Uttarayan refers to the period when the sun moves towards the northern hemisphere, beginning on Makar Sankranti (January 14) and lasting for six months until the start of the monsoon season. Many festivals and pilgrimages take place during this time, and it is believed that the positive energy and spiritual vibrations of the universe are at their strongest. In some states, people also fly kites to make most of the increased sun exposure.

Dakshinayan, on the other hand, refers to the period when the sun moves towards the southern hemisphere, beginning after the monsoon season and lasting until Makar Sankranti. This period is characterised by shorter days and longer nights and is considered a time of spiritual decline and darkness. Therefore, many religious activities such as fasts, yagyas, and worship are performed to overcome diseases and sorrows.

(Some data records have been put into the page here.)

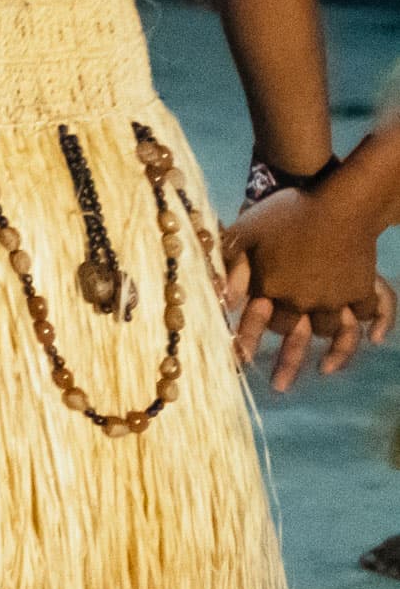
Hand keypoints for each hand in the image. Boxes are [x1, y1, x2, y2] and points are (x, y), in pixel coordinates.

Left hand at [223, 188, 388, 389]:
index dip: (246, 343)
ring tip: (324, 370)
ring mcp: (335, 297)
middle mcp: (304, 300)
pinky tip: (370, 338)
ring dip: (330, 351)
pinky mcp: (361, 288)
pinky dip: (371, 326)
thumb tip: (218, 296)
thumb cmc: (286, 212)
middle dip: (286, 362)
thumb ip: (229, 264)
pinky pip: (367, 314)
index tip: (237, 365)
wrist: (339, 202)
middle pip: (294, 336)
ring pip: (331, 332)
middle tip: (279, 387)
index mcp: (272, 287)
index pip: (258, 324)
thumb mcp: (246, 231)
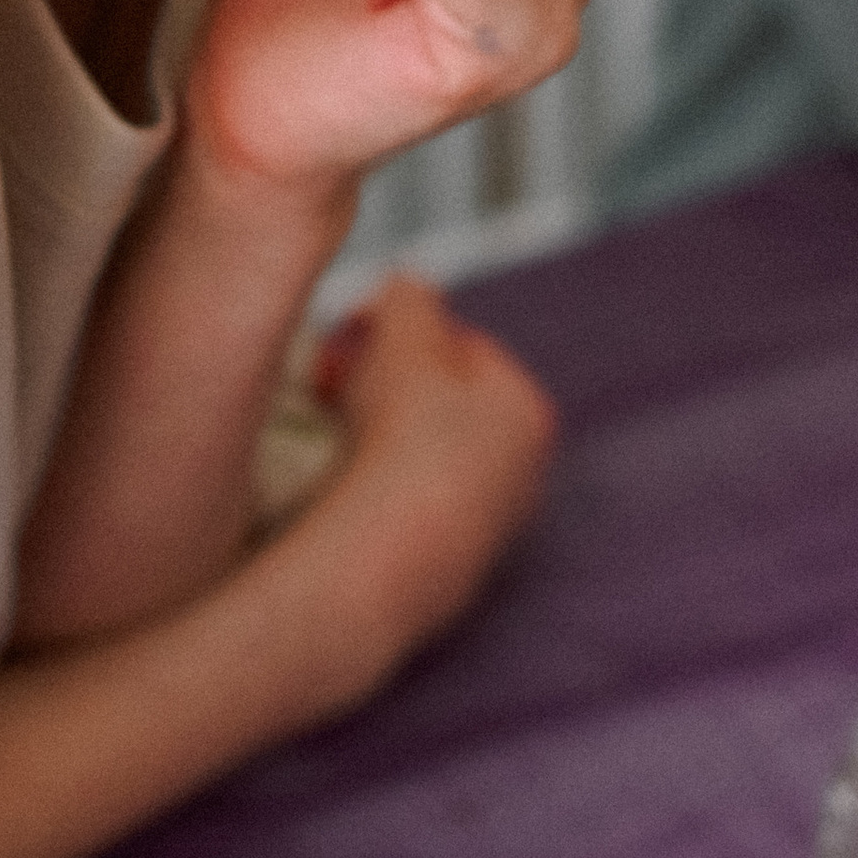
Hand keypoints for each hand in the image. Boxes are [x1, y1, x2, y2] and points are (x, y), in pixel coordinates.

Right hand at [278, 274, 557, 704]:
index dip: (399, 330)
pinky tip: (338, 483)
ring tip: (329, 424)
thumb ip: (408, 298)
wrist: (384, 566)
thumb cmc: (403, 442)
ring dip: (376, 430)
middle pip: (444, 400)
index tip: (349, 334)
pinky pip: (407, 505)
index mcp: (528, 409)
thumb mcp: (403, 337)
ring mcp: (488, 527)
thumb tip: (407, 288)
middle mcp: (524, 472)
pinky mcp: (448, 569)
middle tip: (332, 378)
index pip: (463, 344)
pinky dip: (374, 485)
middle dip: (383, 380)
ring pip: (424, 454)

How Makar Sankranti is celebrated in different parts of the country

In different states, it is celebrated in different ways, In Gujarat and Maharashtra, people fly kites to mark the occasion. In Bengal, it is celebrated as Poush Sankranti and people make and eat a special dish called "Pitha" made of rice flour, in Tamil Nadu it is celebrated as Pongal and people make sweet dishes and offer to Sun god, In Andhra Pradesh, it is celebrated as Sankranti and people make sweet dishes and prepare a traditional dish called "Puliogare" made of tamarind and jaggery.